**WHAT TO WORK ON:**
1. According to the passage on Nāgārjuna's method, what is the Sanskrit name for the tetralemma?
2. Reproduce the passage on Nāgārjuna's method, everything from "In many chapters, Nāgārjuna" down to "understanding of causation.", changing "causation" to "origination" throughout.
3. Continue the passage on Nāgārjuna's method, starting right after its last sentence.

**EXTRACT:**
** start **

Philosophical Method and Arguments
The Mūlamadhyamakakārikā employs a characteristically dialectical and often reductio-style method. Rather than presenting positive metaphysical claims, Nāgārjuna typically takes positions attributed to others and demonstrates that they lead to contradictions, regress, or incoherence.
One recurring argumentative pattern is the so‑called tetralemma (catuṣkoṭi), which examines four exhaustive alternatives:
- A exists,
- A does not exist,
- A both exists and does not exist,
- A neither exists nor does not exist.
In many chapters, Nāgārjuna argues that all four alternatives are untenable when applied to phenomena as intrinsically existing entities. Proponents interpret this not as a denial of ordinary existence but as a denial that existence and non-existence can be coherently predicated in an essentialist way.
Key philosophical moves include:
-
Analysis of causation: Nāgārjuna scrutinizes theories that things arise from themselves, from something other, from both, or from no cause at all. He concludes that, once “production” is analyzed in terms of intrinsic existence, every option becomes paradoxical. This is taken to support a dependent, non-essentialist understanding of causation.

** end **

**GIVEN INFORMATION:**
** start **

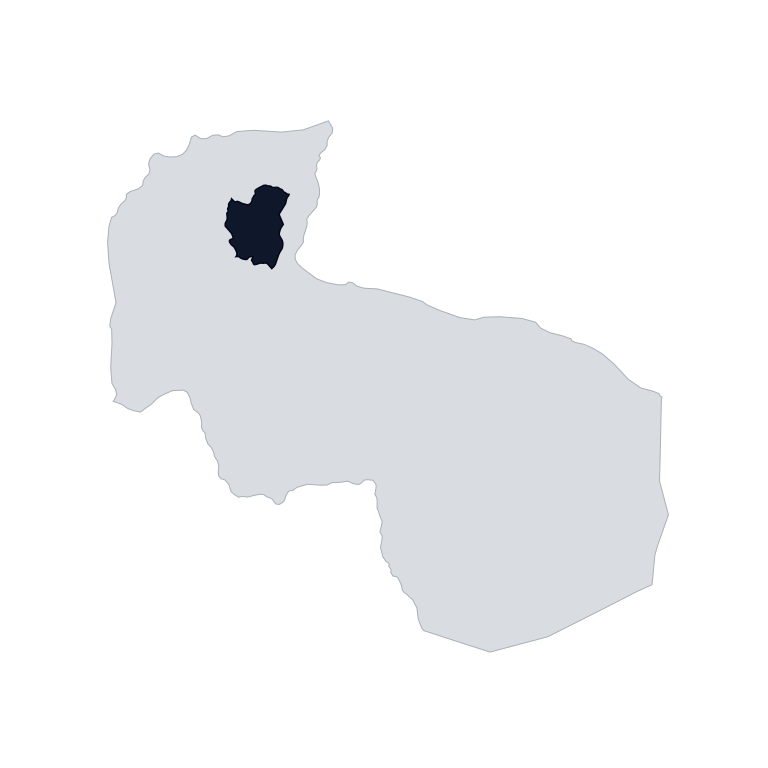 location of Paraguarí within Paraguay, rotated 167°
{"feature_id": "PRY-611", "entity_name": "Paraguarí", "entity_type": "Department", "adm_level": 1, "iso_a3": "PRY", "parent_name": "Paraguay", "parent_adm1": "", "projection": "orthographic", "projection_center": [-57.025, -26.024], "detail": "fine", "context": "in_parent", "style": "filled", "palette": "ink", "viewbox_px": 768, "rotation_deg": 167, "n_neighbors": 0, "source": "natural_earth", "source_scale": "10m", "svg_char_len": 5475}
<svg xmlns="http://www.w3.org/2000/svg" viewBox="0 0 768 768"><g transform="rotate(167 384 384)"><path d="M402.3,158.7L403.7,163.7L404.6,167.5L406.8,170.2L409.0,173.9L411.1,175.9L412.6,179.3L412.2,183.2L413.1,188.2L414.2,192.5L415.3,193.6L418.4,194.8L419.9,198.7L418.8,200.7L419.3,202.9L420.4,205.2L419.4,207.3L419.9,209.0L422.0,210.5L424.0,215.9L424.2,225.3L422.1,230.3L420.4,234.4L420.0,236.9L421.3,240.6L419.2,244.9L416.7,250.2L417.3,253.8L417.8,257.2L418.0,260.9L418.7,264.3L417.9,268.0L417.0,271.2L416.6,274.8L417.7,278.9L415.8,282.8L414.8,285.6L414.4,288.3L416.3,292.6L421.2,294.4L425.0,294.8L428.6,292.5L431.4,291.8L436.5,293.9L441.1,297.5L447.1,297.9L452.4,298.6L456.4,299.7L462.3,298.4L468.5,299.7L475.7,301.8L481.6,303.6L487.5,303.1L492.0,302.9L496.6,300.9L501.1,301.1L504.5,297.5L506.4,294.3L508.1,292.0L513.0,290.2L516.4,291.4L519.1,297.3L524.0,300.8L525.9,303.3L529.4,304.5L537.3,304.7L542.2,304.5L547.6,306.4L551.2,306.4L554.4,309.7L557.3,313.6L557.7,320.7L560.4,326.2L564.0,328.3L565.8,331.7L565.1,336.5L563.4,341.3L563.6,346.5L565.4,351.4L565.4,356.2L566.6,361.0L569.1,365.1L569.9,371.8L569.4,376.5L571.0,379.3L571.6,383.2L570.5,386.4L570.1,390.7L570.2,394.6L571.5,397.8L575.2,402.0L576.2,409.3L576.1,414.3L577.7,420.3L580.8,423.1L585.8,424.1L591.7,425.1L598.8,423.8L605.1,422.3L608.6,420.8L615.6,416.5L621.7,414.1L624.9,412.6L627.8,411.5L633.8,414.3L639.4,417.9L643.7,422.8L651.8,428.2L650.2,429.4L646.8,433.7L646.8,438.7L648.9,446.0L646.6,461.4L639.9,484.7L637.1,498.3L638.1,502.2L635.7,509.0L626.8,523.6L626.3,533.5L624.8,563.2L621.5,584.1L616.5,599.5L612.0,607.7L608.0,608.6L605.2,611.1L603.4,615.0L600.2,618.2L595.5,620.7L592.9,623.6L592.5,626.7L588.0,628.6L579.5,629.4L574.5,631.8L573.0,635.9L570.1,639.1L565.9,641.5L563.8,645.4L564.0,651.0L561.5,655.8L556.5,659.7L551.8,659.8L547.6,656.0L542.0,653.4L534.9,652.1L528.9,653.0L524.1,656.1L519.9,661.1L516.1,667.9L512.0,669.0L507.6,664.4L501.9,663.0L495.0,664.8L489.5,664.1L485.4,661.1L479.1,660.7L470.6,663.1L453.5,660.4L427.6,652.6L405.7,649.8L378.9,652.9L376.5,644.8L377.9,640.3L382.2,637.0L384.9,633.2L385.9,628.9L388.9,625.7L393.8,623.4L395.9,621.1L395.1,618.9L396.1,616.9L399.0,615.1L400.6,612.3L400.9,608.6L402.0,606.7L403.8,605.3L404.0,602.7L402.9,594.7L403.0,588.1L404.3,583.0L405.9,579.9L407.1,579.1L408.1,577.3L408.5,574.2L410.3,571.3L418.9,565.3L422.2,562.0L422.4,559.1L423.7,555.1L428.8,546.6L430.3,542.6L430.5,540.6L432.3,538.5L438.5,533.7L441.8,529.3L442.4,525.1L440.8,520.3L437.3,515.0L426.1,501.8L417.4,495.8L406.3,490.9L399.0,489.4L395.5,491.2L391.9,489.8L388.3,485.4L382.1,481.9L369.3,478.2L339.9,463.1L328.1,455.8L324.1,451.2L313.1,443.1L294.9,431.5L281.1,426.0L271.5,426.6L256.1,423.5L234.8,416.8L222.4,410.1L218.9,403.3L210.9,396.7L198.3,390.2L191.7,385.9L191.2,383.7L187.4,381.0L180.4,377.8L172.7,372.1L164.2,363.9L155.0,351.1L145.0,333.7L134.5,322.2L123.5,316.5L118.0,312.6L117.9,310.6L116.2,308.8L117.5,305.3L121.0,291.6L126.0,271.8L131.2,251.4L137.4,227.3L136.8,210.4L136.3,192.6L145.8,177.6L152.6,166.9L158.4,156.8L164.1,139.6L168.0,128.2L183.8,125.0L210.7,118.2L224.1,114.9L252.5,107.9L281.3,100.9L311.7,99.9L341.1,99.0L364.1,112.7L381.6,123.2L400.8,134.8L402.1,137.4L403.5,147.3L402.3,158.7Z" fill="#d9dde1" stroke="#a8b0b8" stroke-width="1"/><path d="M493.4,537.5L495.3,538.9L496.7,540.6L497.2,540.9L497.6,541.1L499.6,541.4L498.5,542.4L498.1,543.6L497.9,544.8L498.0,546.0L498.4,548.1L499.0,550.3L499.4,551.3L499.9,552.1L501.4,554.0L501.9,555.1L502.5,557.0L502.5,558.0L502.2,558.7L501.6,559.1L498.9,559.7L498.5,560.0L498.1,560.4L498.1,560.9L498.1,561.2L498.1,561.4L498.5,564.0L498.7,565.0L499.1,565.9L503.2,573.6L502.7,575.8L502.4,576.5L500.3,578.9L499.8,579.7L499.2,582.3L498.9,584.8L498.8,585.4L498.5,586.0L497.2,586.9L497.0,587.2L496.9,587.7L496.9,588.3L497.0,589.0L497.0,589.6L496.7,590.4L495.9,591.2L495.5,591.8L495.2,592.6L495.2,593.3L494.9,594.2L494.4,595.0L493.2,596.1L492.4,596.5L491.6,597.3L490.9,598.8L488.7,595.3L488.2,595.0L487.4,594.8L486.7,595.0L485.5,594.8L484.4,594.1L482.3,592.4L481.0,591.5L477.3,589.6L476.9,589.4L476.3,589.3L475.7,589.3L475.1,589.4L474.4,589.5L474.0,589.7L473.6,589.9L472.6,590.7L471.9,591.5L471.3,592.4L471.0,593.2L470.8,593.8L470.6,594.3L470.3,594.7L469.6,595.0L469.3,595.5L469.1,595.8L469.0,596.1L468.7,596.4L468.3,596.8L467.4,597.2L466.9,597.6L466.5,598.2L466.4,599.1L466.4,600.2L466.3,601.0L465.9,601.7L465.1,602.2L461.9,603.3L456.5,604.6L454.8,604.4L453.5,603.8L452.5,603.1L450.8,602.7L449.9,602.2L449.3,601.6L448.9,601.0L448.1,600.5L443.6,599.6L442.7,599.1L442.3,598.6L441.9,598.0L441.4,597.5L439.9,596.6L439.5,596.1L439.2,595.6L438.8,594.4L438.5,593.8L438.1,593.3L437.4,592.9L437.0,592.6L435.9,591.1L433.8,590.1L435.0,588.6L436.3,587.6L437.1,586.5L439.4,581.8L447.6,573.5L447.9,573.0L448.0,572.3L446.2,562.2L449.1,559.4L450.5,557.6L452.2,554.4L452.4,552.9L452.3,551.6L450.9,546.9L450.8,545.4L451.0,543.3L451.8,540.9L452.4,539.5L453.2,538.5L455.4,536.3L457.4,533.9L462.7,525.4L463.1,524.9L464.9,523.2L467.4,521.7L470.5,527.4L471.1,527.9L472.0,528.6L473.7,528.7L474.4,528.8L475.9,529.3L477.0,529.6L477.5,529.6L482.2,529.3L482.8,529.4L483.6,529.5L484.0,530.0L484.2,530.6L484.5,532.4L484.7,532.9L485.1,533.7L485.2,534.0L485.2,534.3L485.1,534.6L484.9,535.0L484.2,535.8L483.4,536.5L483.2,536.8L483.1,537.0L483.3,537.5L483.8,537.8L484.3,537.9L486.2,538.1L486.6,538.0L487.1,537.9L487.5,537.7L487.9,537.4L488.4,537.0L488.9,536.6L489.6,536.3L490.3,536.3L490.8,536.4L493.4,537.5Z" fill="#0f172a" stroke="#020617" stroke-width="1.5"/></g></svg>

** end **

**OUTPUTS IN ORDER:**
1. Catuṣkoṭi.

2.
In many chapters, Nāgārjuna argues that all four alternatives are untenable when applied to phenomena as intrinsically existing entities. Proponents interpret this not as a denial of ordinary existence but as a denial that existence and non-existence can be coherently predicated in an essentialist way.
Key philosophical moves include:
-
Analysis of origination: Nāgārjuna scrutinizes theories that things arise from themselves, from something other, from both, or from no cause at all. He concludes that, once “production” is analyzed in terms of intrinsic existence, every option becomes paradoxical. This is taken to support a dependent, non-essentialist understanding of origination.

3.
-
Critique of part–whole and identity–difference: Several chapters examine chariots, aggregates, and other composites. Nāgārjuna disputes that wholes can be found apart from their parts or that parts have independent existence apart from the conceptual construction of a whole, undermining atomistic and substantialist ontologies.
-
Self and personhood: The MMK extends earlier Buddhist analyses of non-self (anātman) by arguing that neither a permanent self nor a reducible bundle of aggregates can withstand critical scrutiny as a metaphysical subject. The “person” is maintained conventionally, without granting it intrinsic essence.
-
Two-truths clarification: In a celebrated passage, Nāgārjuna claims that without relying on conventional truth, the ultimate cannot be taught, and without understanding the ultimate, liberation is impossible. He also warns that “emptiness wrongly grasped is like picking up a venomous snake”: misconstrued as nihilism, it undermines ethical practice and the path.
Modern interpreters differ on how to classify the MMK philosophically. Some characterize it as anti-metaphysical or even quietist, emphasizing its rejection of all positive ontological theses. Others read Nāgārjuna as advancing a reconstructive account of reality as dependently arisen processes, or as articulating a sophisticated form of conceptual relativism grounded in conventional practices. Scholars have also drawn parallels between Nāgārjuna’s arguments and Western traditions such as Pyrrhonian skepticism, logical analysis, and deconstructive approaches, while noting important doctrinal and methodological differences.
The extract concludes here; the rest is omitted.